Exercise brief » Copy every line of text in the entries below, character for character, leaving out the pictures.

(Beginning of Data to process)

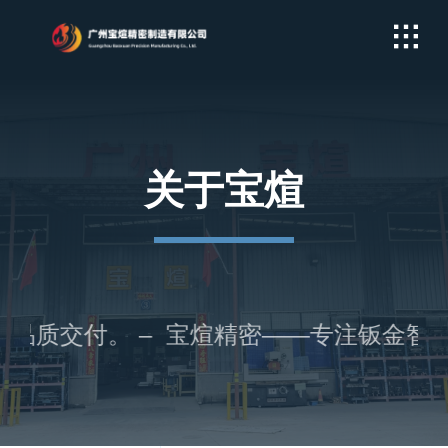
Skip
to
content
关于宝煊
品质交付。 – 宝煊精密——专注钣金智造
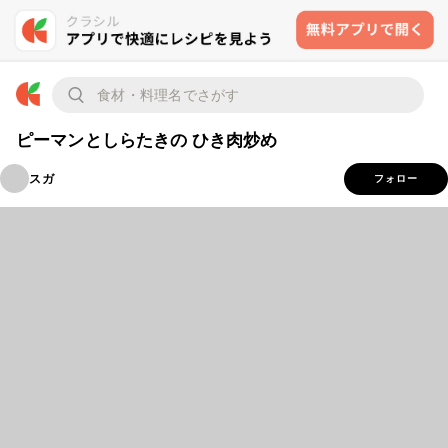
ピーマンとしらたきの ひき肉炒め
スガ
フォロー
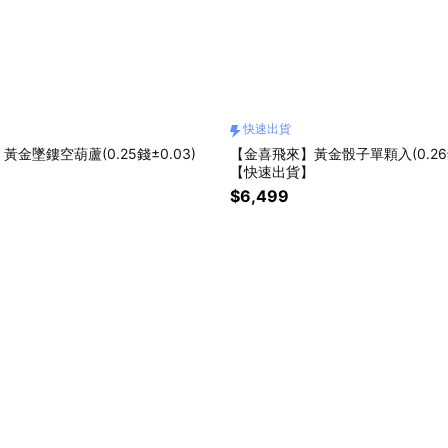
快速出貨
金墜鏤空葫蘆(0.25錢±0.03)
【金喜飛來】黃金骰子單顆入(0.26錢
】
【快速出貨】
$6,499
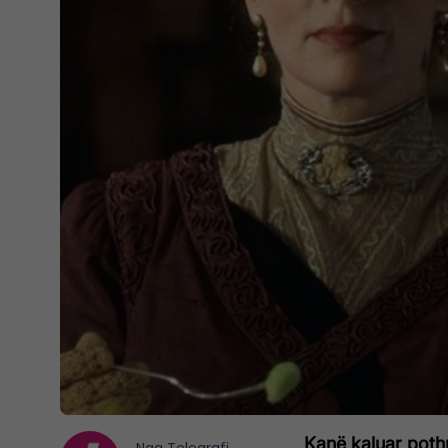
Kanë kaluar pothu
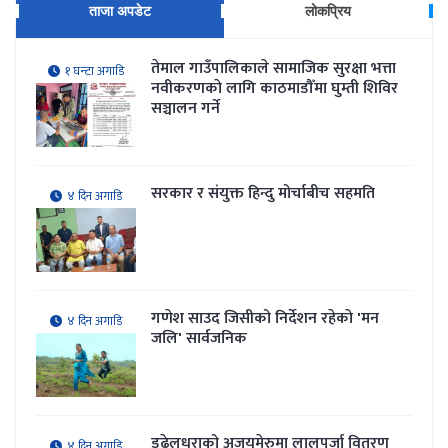
ताजा अपडेट
लोकप्रिय
तेमाल गाउँपालिकाले सामाजिक सुरक्षा भत्ता
१ घन्टा अगाडि
नवीकरणकाे लागि काठमाडौँमा घुम्ती शिविर
सञ्चालन गर्ने
सरकार र संयुक्त हिन्दु मोर्चाबीच सहमति
४ दिन अगाडि
गणेश साउद जिसीको निर्देशन रहेकाे 'मन
४ दिन अगाडि
जलि' सार्वजनिक
डढेलधुराको अजयमेरुमा लालपुर्जा वितरण
४ दिन अगाडि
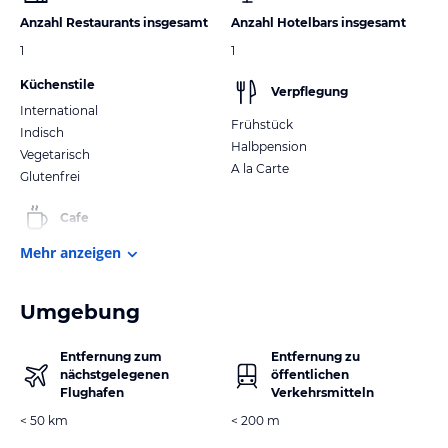
Anzahl Restaurants insgesamt
Anzahl Hotelbars insgesamt
1
1
Küchenstile
Verpflegung
International
Frühstück
Indisch
Halbpension
Vegetarisch
A la Carte
Glutenfrei
Cafe
Mehr anzeigen
Umgebung
Entfernung zum
Entfernung zu
nächstgelegenen
öffentlichen
Flughafen
Verkehrsmitteln
< 50 km
< 200 m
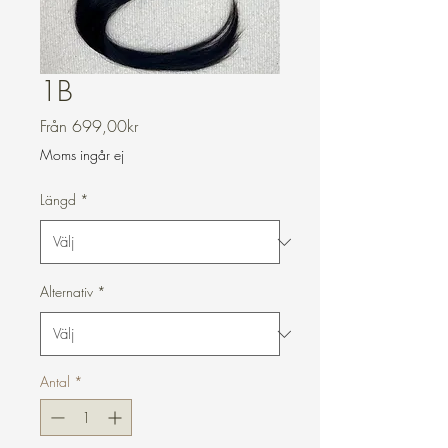
1B
Reapris
Från
699,00kr
Moms ingår ej
Längd
*
Alternativ
*
Antal
*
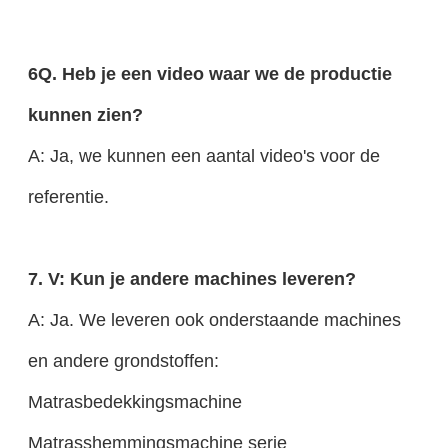
6Q. Heb je een video waar we de productie
kunnen zien?
A: Ja, we kunnen een aantal video's voor de
referentie.
7. V: Kun je andere machines leveren?
A: Ja. We leveren ook onderstaande machines
en andere grondstoffen:
Matrasbedekkingsmachine
Matrasshemmingsmachine serie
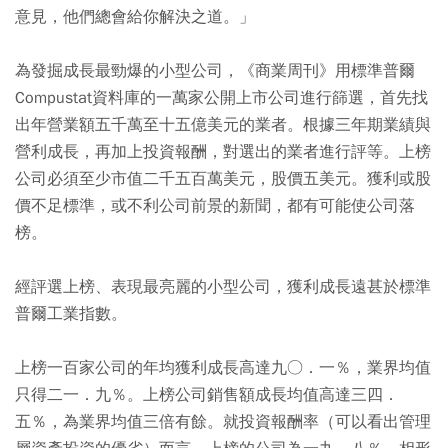
意見，他們總會給你解決之道。」
為發掘成長最勁爆的小型公司，《商業周刊》用標準普爾
Compustat資料庫的一萬家公開上市公司進行篩選，首先找
出年營業額五千萬至十五億美元的業者。根據三年期業績與
營利成長，再加上投資報酬，對選出的業者進行評等。上榜
公司必須至少市值二千五百萬美元，股價五美元。獲利或股
價不足標準，或不利公司前景的新聞，都有可能使公司落
榜。
經評選上榜、表現最亮麗的小型公司，獲利成長遠甚於標準
普爾工業指數。
上榜一百家公司的年均獲利成長高達九○．一％，業界均值
只得二一．九％。上榜公司銷售額成長均值高達三四．
五％，為業界均值三倍有餘。就投資報酬率（可以看出管理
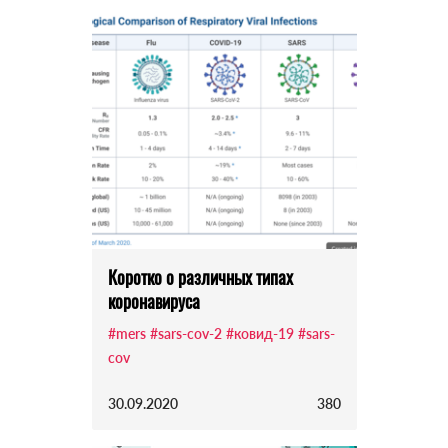
Коротко о различных типах
коронавируса
#mers
#sars-cov-2
#ковид-19
#sars-
cov
30.09.2020
380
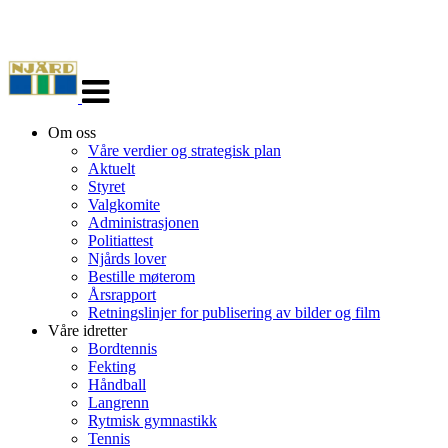
Veksle
navigasjon
Om oss
Våre verdier og strategisk plan
Aktuelt
Styret
Valgkomite
Administrasjonen
Politiattest
Njårds lover
Bestille møterom
Årsrapport
Retningslinjer for publisering av bilder og film
Våre idretter
Bordtennis
Fekting
Håndball
Langrenn
Rytmisk gymnastikk
Tennis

(End of Data to process)

Your response »
Skip
to
content
关于宝煊
品质交付。 – 宝煊精密——专注钣金智造
ピーマンとしらたきの ひき肉炒め
スガ
フォロー
快速出貨
金墜鏤空葫蘆(0.25錢±0.03)
【金喜飛來】黃金骰子單顆入(0.26錢
】
【快速出貨】
$6,499
Kanë kaluar pothu
ताजा अपडेट
लोकप्रिय
तेमाल गाउँपालिकाले सामाजिक सुरक्षा भत्ता
१ घन्टा अगाडि
नवीकरणकाे लागि काठमाडौँमा घुम्ती शिविर
सञ्चालन गर्ने
सरकार र संयुक्त हिन्दु मोर्चाबीच सहमति
४ दिन अगाडि
गणेश साउद जिसीको निर्देशन रहेकाे 'मन
४ दिन अगाडि
जलि' सार्वजनिक
डढेलधुराको अजयमेरुमा लालपुर्जा वितरण
४ दिन अगाडि
Anzahl Restaurants insgesamt
Anzahl Hotelbars insgesamt
1
1
Küchenstile
Verpflegung
International
Frühstück
Indisch
Halbpension
Vegetarisch
A la Carte
Glutenfrei
Cafe
Mehr anzeigen
Umgebung
Entfernung zum
Entfernung zu
nächstgelegenen
öffentlichen
Flughafen
Verkehrsmitteln
< 50 km
< 200 m
1B
Reapris
Från
699,00kr
Moms ingår ej
Längd
*
Alternativ
*
Antal
*
6Q. Heb je een video waar we de productie
kunnen zien?
A: Ja, we kunnen een aantal video's voor de
referentie.
7. V: Kun je andere machines leveren?
A: Ja. We leveren ook onderstaande machines
en andere grondstoffen:
Matrasbedekkingsmachine
Matrasshemmingsmachine serie
意見，他們總會給你解決之道。」
為發掘成長最勁爆的小型公司，《商業周刊》用標準普爾
Compustat資料庫的一萬家公開上市公司進行篩選，首先找
出年營業額五千萬至十五億美元的業者。根據三年期業績與
營利成長，再加上投資報酬，對選出的業者進行評等。上榜
公司必須至少市值二千五百萬美元，股價五美元。獲利或股
價不足標準，或不利公司前景的新聞，都有可能使公司落
榜。
經評選上榜、表現最亮麗的小型公司，獲利成長遠甚於標準
普爾工業指數。
上榜一百家公司的年均獲利成長高達九○．一％，業界均值
只得二一．九％。上榜公司銷售額成長均值高達三四．
五％，為業界均值三倍有餘。就投資報酬率（可以看出管理
Коротко о различных типах
коронавируса
#mers
#sars-cov-2
#ковид-19
#sars-
cov
30.09.2020
380
Veksle
navigasjon
Om oss
Våre verdier og strategisk plan
Aktuelt
Styret
Valgkomite
Administrasjonen
Politiattest
Njårds lover
Bestille møterom
Årsrapport
Retningslinjer for publisering av bilder og film
Våre idretter
Bordtennis
Fekting
Håndball
Langrenn
Rytmisk gymnastikk
Tennis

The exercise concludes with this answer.